**EXERCISE INSTRUCTIONS:**
Return everything in the bonasus passage from "I second this" down to "sort of fire.", copied word for word.

(PASSAGE begins)

Wall Street is known for its animal lore: “Bulls make money, bears make money, and pigs get slaughtered” is the hoary old saying.
Recently, financial writer Jason Zweig suggested we add the “bonasus.”
I second this motion wholeheartedly. And to be honest, I had to look up the beast myself.
According to Pliny the Elder in his Naturalis Historia:
There are reports of a wild animal in Paionia called the bonasus, which has the mane of a horse, but in all other respects resembles a bull; its horns are curved back in such a manner as to be of no use for fighting, and it is said that because of this it saves itself by running away, meanwhile emitting a trail of dung that sometimes covers a distance of as much as three furlongs, contact with which scorches pursuers like a sort of fire.

(PASSAGE ends)
(DATA SHOWN begins)

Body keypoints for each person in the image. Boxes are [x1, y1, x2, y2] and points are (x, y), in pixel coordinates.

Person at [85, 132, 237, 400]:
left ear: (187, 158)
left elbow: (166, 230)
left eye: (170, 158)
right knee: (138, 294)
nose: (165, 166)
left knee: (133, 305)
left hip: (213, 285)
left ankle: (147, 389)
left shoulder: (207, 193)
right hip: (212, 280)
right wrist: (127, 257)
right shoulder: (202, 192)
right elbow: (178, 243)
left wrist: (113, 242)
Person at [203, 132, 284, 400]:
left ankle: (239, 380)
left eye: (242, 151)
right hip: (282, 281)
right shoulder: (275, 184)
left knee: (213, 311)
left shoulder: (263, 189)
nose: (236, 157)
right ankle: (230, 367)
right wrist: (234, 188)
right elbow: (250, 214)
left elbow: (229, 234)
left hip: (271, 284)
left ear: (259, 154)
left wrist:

(DATA SHOWN ends)

**RESPONSE BOX:**
I second this motion wholeheartedly. And to be honest, I had to look up the beast myself.
According to Pliny the Elder in his Naturalis Historia:
There are reports of a wild animal in Paionia called the bonasus, which has the mane of a horse, but in all other respects resembles a bull; its horns are curved back in such a manner as to be of no use for fighting, and it is said that because of this it saves itself by running away, meanwhile emitting a trail of dung that sometimes covers a distance of as much as three furlongs, contact with which scorches pursuers like a sort of fire.